I just saw another novice lose their capital by following trading signals without understanding what they were doing. It’s the classic mistake: blindly trusting recommendations and then claiming they lost everything. So I decided to write about this because I believe many people don’t really understand how these things work.



Trading signals are basically tips or recommendations that indicate when it might be a good time to buy or sell. They can come from technical analysis, fundamental data, or simply experienced traders sharing their observations. The point is that not all signals work the same, and that’s where many people go wrong.

There are several ways to classify these signals. First, there are automated signals, generated by a bot or algorithm analyzing data in real-time. For example, if the RSI indicates an asset is oversold, the system alerts you to buy. Then there are manual signals, created by analysts or traders who share their forecasts directly. An analyst might say BTC will reach 110,000 and recommend accumulating at 98,000.
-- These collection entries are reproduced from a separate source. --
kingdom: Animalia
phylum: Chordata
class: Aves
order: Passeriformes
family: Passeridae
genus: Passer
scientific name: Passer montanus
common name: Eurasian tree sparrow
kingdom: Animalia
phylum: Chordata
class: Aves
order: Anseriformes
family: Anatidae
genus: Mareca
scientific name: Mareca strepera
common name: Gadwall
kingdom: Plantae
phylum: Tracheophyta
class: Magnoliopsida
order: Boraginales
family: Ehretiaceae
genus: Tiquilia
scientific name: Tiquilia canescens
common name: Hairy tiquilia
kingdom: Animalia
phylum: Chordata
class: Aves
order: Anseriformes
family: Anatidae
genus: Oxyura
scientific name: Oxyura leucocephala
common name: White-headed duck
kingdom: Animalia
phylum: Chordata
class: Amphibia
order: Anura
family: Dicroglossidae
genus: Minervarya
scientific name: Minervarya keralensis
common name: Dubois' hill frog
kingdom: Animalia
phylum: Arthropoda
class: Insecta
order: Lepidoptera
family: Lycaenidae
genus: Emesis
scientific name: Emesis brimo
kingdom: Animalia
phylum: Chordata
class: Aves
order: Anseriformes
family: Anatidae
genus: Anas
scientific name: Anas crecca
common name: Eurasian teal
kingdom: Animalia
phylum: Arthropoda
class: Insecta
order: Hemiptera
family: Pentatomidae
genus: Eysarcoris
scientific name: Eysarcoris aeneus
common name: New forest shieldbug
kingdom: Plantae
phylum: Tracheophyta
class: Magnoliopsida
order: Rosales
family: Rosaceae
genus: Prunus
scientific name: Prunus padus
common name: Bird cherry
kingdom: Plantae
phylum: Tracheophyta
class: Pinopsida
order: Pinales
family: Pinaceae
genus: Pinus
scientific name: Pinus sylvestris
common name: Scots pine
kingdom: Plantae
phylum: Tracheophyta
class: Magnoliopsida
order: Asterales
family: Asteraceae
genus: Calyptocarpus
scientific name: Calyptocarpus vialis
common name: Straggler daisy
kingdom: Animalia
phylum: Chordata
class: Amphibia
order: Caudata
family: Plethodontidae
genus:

You can also classify them by the type of analysis used. Technical signals are based on charts, patterns, and resistance levels. If you see the price break a significant resistance, that’s a technical signal. Fundamental signals, on the other hand, rely on news, events, or macroeconomic data. For example, if BTC’s hash rate increases, that generally indicates greater network security and a potential bullish trend. The hash rate is basically the network’s computing power; the higher it is, the faster transactions are confirmed and the harder it is to attack the blockchain.

There are also combined signals that mix technical and fundamental analysis for greater accuracy. Imagine a positive news event coinciding with a breakout of a key level—that’s a strong signal.

Now, how to identify if a signal is worth acting on. First, the source must be trustworthy. Not everyone calling themselves an analyst on Twitter deserves your money. Second, it should come with solid arguments, charts, data, logic. A good signal explains the why. Third, it needs to be relevant at the moment. If the recommendation is days old, it’s probably too late. And most importantly, it should include clear levels: where to enter, where to take profits, and where to set your stop-loss.

Let me give you a real example. Imagine a signal for BTC futures with entry at 99,000, target at 102,000, and stop-loss at 98,500. That’s a well-structured signal because everything is clearly defined.

The advantages of using trading signals are clear: you save time, learn from more experienced traders, and increase your chances of profitable trades. But the downsides are just as important. Not all signals work, and many novices follow them blindly without understanding anything, which inevitably leads to losses.

My advice: trading signals are a useful tool, but they are never a guarantee of profits. Before using any signal, do your own analysis, understand what you’re doing, and choose trustworthy sources. Trading isn’t just about following recommendations; it’s about developing your experience and knowledge. That’s what separates real traders from those who lose money copying signals without thinking.